Compression des taux de rendement, le HCSF livre son analyse

Dans son rapport publié à la fin du mois de juin 2017, le Haut conseil de stabilité financière a notamment détaillé la situation des compagnies d’assurance, confrontées à une situation persistante de taux bas

Le rapport en question est accessible ici. Un extrait est reproduit ci-dessous :

L’environnement de taux bas a persisté tout au long du premier semestre 2016 avant un léger redressement de la courbe des taux au cours de la seconde moitié de l’année.

La persistance de cet environnement de taux bas a continué de comprimer la rémunération des supports euros qui est passé de 2,27 % en 2015 à 1,93 % en 2016 selon l’enquête de l’ACPR sur les contrats individuels.

Le rendement net moyen des supports en unités de compte a quant à lui été de 3,9 %, profitant ainsi de la bonne performance de la plupart des marchés boursiers au cours de l’année.

Le niveau de revalorisation des fonds euros est toujours significativement supérieur au taux sans risque à la même date. Cette surperformance s’explique par l’historique de la constitution des portefeuilles d’actifs des assureurs vie qui conduit ces compagnies à détenir des actifs obligataires à haut rendement, résultant d’investissements réalisés dans un environnement de taux plus élevés.

Cette forte baisse s’explique en partie par la baisse du rendement des actifs détenus par les assureurs du fait des réinvestissements obligataires réalisés à un taux facial faible (ainsi que l’investissement des sommes collectées sur les contrats) mais également par la mise en réserve prudente des bénéfices distribuables aux assurés par le mécanisme de la provision pour participation aux bénéfices qui permet de différer, jusqu’à huit ans, les paiements dus aux assurés.

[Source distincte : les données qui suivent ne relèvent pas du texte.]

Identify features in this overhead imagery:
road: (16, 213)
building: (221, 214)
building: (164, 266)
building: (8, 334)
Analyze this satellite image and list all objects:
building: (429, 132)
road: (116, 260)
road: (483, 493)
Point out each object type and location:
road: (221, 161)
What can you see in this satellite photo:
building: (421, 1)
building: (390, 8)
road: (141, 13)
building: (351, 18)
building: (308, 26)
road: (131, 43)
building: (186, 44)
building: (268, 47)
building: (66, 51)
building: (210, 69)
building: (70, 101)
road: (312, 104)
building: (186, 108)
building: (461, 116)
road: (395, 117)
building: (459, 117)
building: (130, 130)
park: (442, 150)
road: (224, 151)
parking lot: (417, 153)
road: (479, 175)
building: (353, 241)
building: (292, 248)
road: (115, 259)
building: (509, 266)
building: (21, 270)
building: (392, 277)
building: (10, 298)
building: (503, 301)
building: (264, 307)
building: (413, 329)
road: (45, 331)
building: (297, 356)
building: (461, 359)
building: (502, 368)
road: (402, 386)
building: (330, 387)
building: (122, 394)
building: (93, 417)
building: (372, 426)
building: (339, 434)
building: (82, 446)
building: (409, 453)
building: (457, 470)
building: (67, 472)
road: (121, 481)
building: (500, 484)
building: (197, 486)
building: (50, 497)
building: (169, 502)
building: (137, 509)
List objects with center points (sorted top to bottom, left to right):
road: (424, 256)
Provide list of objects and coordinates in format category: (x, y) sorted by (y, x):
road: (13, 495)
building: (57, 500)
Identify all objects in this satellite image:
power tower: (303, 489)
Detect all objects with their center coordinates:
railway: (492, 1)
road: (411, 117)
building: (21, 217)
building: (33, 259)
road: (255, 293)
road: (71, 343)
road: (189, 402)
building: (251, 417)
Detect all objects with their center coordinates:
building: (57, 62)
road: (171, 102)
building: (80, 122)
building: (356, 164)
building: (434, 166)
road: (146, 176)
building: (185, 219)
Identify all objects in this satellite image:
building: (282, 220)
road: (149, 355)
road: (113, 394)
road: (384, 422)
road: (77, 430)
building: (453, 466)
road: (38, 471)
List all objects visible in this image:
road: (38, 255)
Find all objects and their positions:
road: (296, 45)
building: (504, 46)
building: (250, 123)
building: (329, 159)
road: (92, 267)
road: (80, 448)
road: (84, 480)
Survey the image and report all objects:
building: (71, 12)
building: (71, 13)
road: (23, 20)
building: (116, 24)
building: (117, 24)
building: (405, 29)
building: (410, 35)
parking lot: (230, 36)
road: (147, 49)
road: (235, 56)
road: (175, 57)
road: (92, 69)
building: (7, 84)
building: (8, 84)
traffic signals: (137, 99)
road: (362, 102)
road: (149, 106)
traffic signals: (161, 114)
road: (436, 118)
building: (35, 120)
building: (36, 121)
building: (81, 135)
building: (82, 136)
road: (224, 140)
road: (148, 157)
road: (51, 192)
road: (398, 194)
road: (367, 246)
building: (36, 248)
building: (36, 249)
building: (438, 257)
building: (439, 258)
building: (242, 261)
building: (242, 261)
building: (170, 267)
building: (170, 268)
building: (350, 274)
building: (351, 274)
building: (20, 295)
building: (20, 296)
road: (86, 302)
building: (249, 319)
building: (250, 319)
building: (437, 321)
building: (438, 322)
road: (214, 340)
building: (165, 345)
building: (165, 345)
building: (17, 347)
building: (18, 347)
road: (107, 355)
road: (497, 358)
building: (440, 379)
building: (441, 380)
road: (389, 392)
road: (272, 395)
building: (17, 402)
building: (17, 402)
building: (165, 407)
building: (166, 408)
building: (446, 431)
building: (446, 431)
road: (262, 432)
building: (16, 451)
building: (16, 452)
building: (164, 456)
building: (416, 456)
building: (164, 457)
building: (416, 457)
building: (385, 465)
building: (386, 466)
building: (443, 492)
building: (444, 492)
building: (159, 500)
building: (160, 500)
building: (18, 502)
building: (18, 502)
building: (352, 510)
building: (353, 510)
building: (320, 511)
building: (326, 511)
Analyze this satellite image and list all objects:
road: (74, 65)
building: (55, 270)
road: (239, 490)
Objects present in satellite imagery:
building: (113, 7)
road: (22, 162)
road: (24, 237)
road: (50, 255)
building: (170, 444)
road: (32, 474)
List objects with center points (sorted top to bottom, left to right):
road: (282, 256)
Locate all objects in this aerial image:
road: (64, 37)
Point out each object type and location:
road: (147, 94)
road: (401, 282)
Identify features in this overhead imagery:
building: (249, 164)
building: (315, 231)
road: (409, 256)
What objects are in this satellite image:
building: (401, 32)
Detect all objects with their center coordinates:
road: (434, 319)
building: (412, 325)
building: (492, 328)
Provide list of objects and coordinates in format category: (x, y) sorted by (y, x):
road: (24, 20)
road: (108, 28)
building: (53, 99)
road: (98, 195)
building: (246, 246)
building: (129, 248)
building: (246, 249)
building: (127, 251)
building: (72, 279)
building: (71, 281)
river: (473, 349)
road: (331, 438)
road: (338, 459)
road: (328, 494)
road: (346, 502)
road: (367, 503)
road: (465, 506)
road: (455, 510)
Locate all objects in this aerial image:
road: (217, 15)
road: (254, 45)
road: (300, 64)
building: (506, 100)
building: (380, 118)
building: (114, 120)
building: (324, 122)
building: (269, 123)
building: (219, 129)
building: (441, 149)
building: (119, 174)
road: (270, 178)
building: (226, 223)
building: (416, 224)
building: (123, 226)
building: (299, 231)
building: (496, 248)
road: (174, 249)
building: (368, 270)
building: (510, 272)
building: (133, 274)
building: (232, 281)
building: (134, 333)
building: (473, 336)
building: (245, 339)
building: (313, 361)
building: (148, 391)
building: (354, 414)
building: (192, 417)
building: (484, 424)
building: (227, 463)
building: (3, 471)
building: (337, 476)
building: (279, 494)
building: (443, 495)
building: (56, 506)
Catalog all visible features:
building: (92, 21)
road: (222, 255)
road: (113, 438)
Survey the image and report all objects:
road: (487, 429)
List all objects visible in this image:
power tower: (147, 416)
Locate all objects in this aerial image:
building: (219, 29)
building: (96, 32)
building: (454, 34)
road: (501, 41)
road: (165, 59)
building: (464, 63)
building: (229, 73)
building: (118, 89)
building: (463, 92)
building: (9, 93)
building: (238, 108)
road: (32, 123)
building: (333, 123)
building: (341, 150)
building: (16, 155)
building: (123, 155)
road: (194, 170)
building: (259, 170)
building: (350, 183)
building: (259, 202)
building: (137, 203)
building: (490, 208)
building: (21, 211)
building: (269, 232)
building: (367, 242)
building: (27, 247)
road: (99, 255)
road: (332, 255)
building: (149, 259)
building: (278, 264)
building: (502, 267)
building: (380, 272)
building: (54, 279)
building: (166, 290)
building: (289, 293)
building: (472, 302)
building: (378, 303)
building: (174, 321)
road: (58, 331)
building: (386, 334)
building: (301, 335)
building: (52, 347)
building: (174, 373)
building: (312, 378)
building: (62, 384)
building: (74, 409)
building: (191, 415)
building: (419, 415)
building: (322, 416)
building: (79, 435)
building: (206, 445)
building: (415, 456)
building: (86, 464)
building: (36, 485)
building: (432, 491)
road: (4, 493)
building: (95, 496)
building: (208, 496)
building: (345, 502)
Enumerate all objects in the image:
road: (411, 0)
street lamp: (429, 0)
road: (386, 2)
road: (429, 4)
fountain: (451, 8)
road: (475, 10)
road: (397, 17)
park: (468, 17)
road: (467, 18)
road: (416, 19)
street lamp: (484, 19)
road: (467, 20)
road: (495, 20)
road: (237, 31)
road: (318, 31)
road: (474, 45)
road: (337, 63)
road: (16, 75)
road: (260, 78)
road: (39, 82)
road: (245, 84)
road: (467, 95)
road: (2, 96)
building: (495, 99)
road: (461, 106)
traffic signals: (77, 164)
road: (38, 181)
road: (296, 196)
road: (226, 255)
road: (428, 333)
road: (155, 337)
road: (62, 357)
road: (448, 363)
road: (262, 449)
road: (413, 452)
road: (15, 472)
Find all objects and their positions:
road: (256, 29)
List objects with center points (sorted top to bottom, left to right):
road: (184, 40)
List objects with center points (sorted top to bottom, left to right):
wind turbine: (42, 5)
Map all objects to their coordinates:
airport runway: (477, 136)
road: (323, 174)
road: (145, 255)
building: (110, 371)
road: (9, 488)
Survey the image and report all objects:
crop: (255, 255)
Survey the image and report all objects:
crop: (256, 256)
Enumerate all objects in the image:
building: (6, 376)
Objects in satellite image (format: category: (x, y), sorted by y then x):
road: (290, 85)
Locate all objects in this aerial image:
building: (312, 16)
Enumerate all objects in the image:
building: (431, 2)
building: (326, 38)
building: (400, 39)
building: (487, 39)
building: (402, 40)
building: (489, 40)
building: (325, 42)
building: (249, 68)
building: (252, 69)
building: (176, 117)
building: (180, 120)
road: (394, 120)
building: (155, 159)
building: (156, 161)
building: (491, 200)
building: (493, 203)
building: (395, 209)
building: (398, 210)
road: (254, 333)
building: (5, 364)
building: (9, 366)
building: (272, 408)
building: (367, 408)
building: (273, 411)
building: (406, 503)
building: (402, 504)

En cas de remontée rapide des taux d’intérêt, la distribution de cette réserve pourrait permettre aux assureurs vie de prévenir un accroissement des rachats en limitant la perte de compétitivité de l’assurance vie dont les rendements pourraient être dynamisés par les reprises de cette réserve.

L’absence de vague de rachats en période d’inversion rapide de tendance des taux d’intérêt est cruciale car elle permet de réduire les liquidations d’actifs en moins-values latentes et donc les pertes financières pour les assureurs.